• _Task item_
Using the records below, quote only the span that opens with the line containing "แหล่งเรียนรู้" and closes with the line containing "Що приготувати для дитини", exactly and inclusively.

• _Stored data entries_
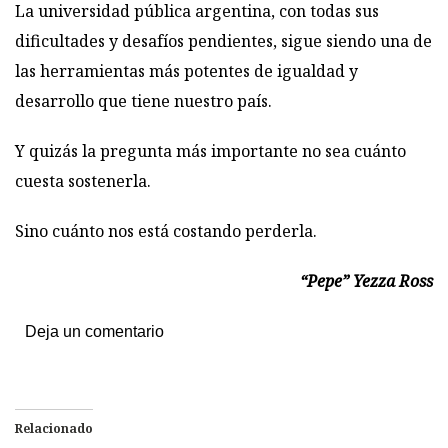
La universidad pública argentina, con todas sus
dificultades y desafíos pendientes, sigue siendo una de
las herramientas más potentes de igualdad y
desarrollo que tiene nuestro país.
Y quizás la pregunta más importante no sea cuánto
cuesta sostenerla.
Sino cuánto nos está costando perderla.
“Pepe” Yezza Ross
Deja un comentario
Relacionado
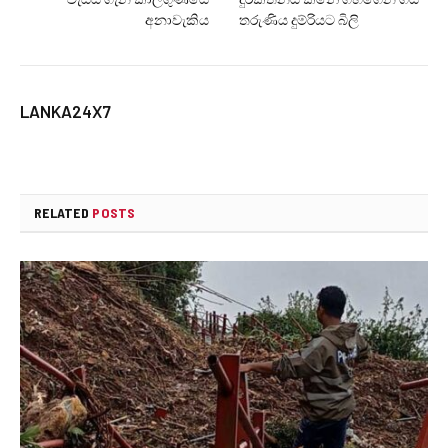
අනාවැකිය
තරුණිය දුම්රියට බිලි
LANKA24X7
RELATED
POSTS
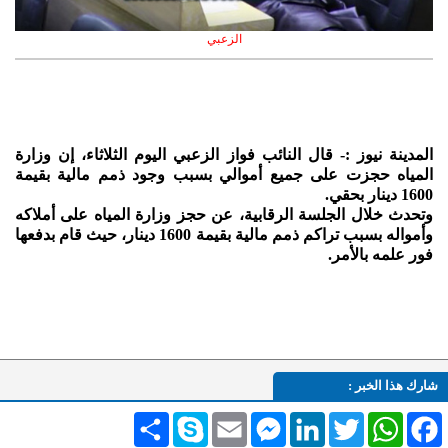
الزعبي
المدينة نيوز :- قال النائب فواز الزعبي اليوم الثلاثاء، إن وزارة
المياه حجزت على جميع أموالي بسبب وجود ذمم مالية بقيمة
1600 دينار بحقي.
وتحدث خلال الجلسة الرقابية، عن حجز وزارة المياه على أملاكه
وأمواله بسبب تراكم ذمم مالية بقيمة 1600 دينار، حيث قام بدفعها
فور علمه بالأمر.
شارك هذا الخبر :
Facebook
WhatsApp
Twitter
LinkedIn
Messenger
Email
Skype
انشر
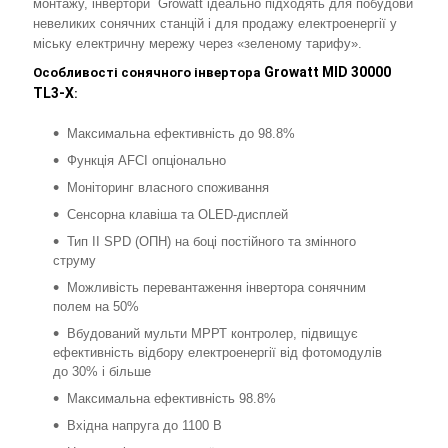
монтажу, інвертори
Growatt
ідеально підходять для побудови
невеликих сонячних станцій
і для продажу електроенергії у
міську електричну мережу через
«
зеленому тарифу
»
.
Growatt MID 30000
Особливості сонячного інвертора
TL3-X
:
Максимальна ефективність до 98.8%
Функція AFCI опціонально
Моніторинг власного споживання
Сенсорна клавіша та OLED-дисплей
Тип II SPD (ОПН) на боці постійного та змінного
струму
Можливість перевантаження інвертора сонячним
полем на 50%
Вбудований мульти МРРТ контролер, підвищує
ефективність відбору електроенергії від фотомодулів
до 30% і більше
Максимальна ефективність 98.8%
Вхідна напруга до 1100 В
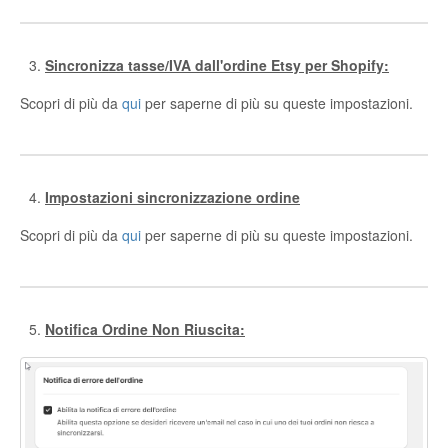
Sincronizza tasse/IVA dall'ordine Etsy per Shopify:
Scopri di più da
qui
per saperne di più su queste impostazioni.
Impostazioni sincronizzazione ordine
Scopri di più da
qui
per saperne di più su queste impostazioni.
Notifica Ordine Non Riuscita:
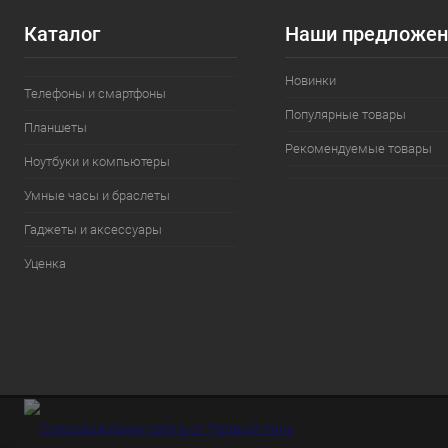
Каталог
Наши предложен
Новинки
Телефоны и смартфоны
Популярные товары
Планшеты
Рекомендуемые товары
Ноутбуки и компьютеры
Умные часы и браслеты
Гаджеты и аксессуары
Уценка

--

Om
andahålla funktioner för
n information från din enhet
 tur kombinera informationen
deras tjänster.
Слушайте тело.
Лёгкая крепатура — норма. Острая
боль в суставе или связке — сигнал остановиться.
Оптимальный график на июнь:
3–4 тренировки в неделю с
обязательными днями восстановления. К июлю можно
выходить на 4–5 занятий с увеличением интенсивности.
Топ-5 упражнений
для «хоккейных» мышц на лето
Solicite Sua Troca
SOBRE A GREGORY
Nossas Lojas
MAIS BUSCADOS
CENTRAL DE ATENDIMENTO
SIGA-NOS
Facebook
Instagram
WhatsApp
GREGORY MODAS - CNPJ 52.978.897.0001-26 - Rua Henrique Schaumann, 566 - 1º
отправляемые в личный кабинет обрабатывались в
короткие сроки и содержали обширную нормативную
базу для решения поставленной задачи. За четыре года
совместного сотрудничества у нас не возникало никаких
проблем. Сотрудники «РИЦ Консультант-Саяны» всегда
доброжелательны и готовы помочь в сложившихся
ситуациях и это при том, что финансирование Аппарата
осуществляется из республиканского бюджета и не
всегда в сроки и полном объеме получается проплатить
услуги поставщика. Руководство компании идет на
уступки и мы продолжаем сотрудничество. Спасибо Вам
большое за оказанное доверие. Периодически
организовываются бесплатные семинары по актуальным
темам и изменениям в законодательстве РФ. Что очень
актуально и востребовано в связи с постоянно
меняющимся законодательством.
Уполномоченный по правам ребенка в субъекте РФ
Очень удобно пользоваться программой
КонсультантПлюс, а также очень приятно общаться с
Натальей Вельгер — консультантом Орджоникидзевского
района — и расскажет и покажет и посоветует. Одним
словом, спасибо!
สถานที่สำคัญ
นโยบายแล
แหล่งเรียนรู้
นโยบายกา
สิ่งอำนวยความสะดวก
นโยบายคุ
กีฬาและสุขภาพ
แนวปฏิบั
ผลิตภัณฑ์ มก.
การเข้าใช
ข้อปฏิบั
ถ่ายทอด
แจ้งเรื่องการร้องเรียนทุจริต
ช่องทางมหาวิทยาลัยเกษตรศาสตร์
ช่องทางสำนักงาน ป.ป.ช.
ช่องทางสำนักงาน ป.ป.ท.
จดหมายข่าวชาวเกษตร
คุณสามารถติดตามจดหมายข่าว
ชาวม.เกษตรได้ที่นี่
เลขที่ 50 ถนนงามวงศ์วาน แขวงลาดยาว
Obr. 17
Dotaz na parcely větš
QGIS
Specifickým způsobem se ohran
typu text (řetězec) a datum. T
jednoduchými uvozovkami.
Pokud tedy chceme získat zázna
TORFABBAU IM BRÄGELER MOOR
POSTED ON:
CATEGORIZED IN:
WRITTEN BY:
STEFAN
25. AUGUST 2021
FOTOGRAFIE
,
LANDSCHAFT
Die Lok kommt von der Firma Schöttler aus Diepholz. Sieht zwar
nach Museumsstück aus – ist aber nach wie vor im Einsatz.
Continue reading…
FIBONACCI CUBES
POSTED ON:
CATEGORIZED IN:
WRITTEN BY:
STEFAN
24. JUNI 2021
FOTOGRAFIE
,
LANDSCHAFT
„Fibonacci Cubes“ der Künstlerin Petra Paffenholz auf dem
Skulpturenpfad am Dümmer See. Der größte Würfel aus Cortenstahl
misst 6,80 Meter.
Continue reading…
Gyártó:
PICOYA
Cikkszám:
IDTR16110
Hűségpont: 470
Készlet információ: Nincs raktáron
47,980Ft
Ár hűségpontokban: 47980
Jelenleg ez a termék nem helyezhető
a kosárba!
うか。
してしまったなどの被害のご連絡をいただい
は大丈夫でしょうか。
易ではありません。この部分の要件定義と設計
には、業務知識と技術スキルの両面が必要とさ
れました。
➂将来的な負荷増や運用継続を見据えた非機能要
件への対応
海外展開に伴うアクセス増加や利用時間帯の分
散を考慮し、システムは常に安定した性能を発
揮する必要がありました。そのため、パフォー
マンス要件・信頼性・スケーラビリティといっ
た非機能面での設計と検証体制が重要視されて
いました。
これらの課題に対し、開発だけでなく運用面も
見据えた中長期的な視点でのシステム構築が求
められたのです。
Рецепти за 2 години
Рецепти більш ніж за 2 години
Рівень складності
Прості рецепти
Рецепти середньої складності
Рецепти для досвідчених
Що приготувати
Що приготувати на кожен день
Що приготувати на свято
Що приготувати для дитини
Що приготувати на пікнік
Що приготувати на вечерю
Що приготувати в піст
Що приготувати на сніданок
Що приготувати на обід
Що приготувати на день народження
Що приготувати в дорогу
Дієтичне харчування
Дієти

• _Written response_
แหล่งเรียนรู้
นโยบายกา
สิ่งอำนวยความสะดวก
นโยบายคุ
กีฬาและสุขภาพ
แนวปฏิบั
ผลิตภัณฑ์ มก.
การเข้าใช
ข้อปฏิบั
ถ่ายทอด
แจ้งเรื่องการร้องเรียนทุจริต
ช่องทางมหาวิทยาลัยเกษตรศาสตร์
ช่องทางสำนักงาน ป.ป.ช.
ช่องทางสำนักงาน ป.ป.ท.
จดหมายข่าวชาวเกษตร
คุณสามารถติดตามจดหมายข่าว
ชาวม.เกษตรได้ที่นี่
เลขที่ 50 ถนนงามวงศ์วาน แขวงลาดยาว
Obr. 17
Dotaz na parcely větš
QGIS
Specifickým způsobem se ohran
typu text (řetězec) a datum. T
jednoduchými uvozovkami.
Pokud tedy chceme získat zázna
TORFABBAU IM BRÄGELER MOOR
POSTED ON:
CATEGORIZED IN:
WRITTEN BY:
STEFAN
25. AUGUST 2021
FOTOGRAFIE
,
LANDSCHAFT
Die Lok kommt von der Firma Schöttler aus Diepholz. Sieht zwar
nach Museumsstück aus – ist aber nach wie vor im Einsatz.
Continue reading…
FIBONACCI CUBES
POSTED ON:
CATEGORIZED IN:
WRITTEN BY:
STEFAN
24. JUNI 2021
FOTOGRAFIE
,
LANDSCHAFT
„Fibonacci Cubes“ der Künstlerin Petra Paffenholz auf dem
Skulpturenpfad am Dümmer See. Der größte Würfel aus Cortenstahl
misst 6,80 Meter.
Continue reading…
Gyártó:
PICOYA
Cikkszám:
IDTR16110
Hűségpont: 470
Készlet információ: Nincs raktáron
47,980Ft
Ár hűségpontokban: 47980
Jelenleg ez a termék nem helyezhető
a kosárba!
うか。
してしまったなどの被害のご連絡をいただい
は大丈夫でしょうか。
易ではありません。この部分の要件定義と設計
には、業務知識と技術スキルの両面が必要とさ
れました。
➂将来的な負荷増や運用継続を見据えた非機能要
件への対応
海外展開に伴うアクセス増加や利用時間帯の分
散を考慮し、システムは常に安定した性能を発
揮する必要がありました。そのため、パフォー
マンス要件・信頼性・スケーラビリティといっ
た非機能面での設計と検証体制が重要視されて
いました。
これらの課題に対し、開発だけでなく運用面も
見据えた中長期的な視点でのシステム構築が求
められたのです。
Рецепти за 2 години
Рецепти більш ніж за 2 години
Рівень складності
Прості рецепти
Рецепти середньої складності
Рецепти для досвідчених
Що приготувати
Що приготувати на кожен день
Що приготувати на свято
Що приготувати для дитини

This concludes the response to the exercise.